Link: https://pytorch.org/vision/stable/generated/torchvision.datasets.MNIST.html

## Task 2: Train a neural network

Build a simple Multi-layered Perceptron with ReLU activations, and train it on MNIST until achieving 95% accuracy or higher.


## Task 3: Analyze the rank of the matrices in this network

Perform experiments and answer the following questions:
- What's the average rank of the matrices on all layers?
- How does the rank increase as we go to deeper layers?
- Try the same MLP, but change the activation function to others ($\tanh, \sigma, \dots$). Do the answers change?

## Task 4: Overfit by scaling the MLP

1. Create a bigger network and train it on MNIST, to the point of overfitting.
2. Now check the rank of the matrices in the network, and answer the same questions.

## Task 5: Approximate low-rank

From some of the references given at the beginning, you can realize that trained neural networks have intrinsically low dimensionality (meaning low-rank matrices).

In this task, take the overparametrized network already trained from the TASK4 and try to approximate each layer's matrix with a product of two other low-rank matrices?

This means, if a layer has a matrix $A \in\mathbb{R}^{n\times m}$, then try to find two matrices $B \in \mathbb{R}^{n\times r}$ and $C \in \mathbb{R}^{r\times m}$ so that $\lvert {A - B\cdot C}\rvert $ is minimized, where $\lvert x\rvert$ means the Frobenius norm. You can use a different norm, if you think it makes sense. In order to learn $B$ and $C$, you can do gradient descent-like algorithms, where you alternate between updating $B$ and $C$ on each optimization step.

**Ablate**:
Try different values for $r$ and analyze how good your approximation is (for e.g, by taking average Frobenius norm across all layers) as you increase $r$. Make a plot with that.

Conclude what is the effective rank $r$: the smallest rank such that the approximation of that rank is good enough (meaning the Frobenius norm is smaller than some threshold chosen by you).

## Task 6: Learning with low-rank factorization

Once you found the effective rank $r$, take the same architecture from the previous task, and now replace each layer $A \in \mathbb{R}^{n\times m}$ by a layer that applies $B\cdot C$ with $B\in \mathbb{R}^{n\times r}$ and $C \in \mathbb{R}^{r\times m}$.

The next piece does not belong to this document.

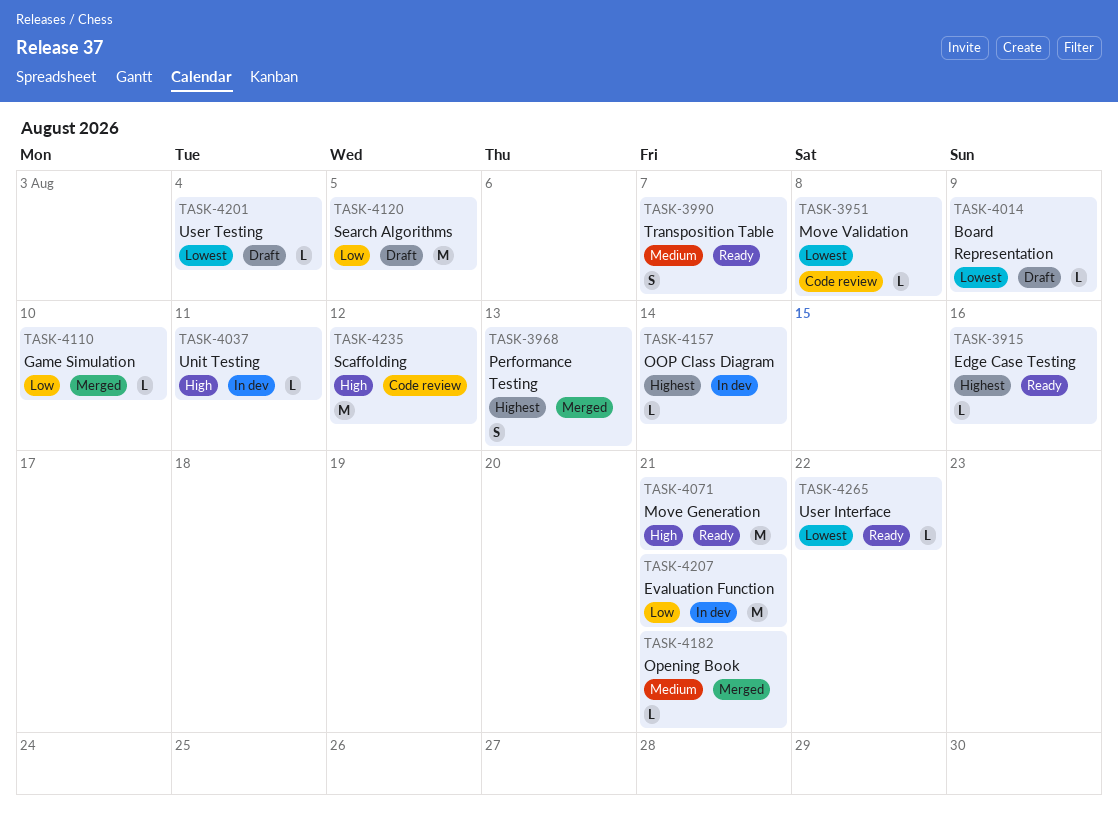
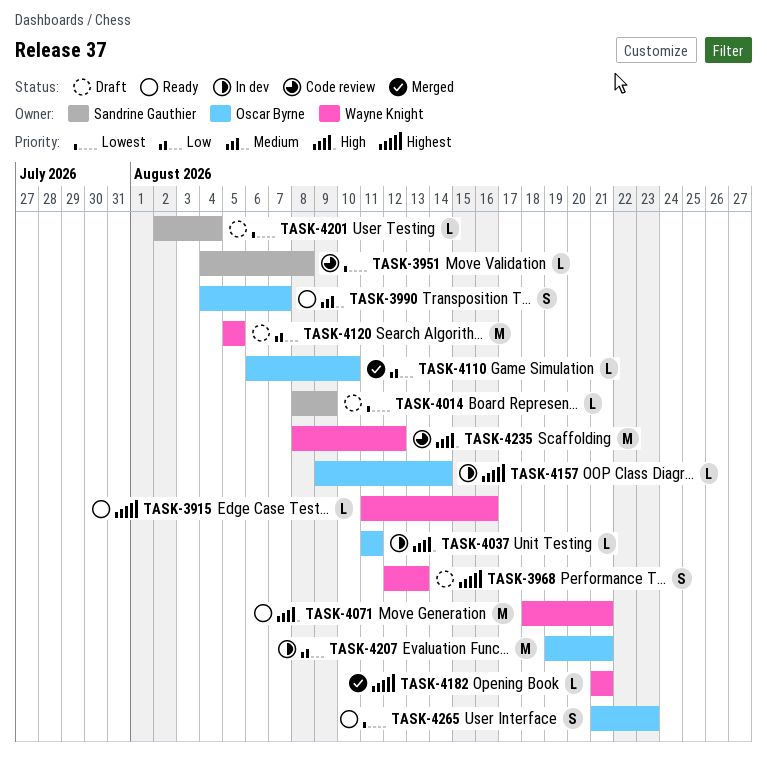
TASK-3968, status: Merged -> Draft
TASK-4182, priority: Medium -> Highest
TASK-4265, estimate: L -> S
TASK-4265, due: Aug 22 -> Aug 23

**Question**: How much memory do you save? (you can just count the number of parameters of the original network and compare to that of the new network).

Initialize these values with standard initialization, and train this network.

**Question**: How does the learning change? Does it converge faster or slower? What about accuracy on both training and testing sets?

**Question**: Now try doing inference, how much improvement do you see?

## Task 7: Final conclusions

Based on all the previous experiments, report your conclusions and try to give an explanation to the behaviours you observed.

Can you think of other ways of using the low-rank factorizations? What about SVD? Provide an explanation.

## BONUS Task: LoRA

Propose ideas by which low-rank could improve fine-tuning and training? Which disadvantages does it have?

Read about LoRA (given in one of the references at the begining of the notebook).

Now, take MNIST, and remove some digit from the dataset (keep the same labels, just remove the datapoints of a specific label).

Train a simple MLP on this modified dataset.
Fine-tune in the datapoints of the chosen digit, by using LoRA.

Report the memory and time overheads.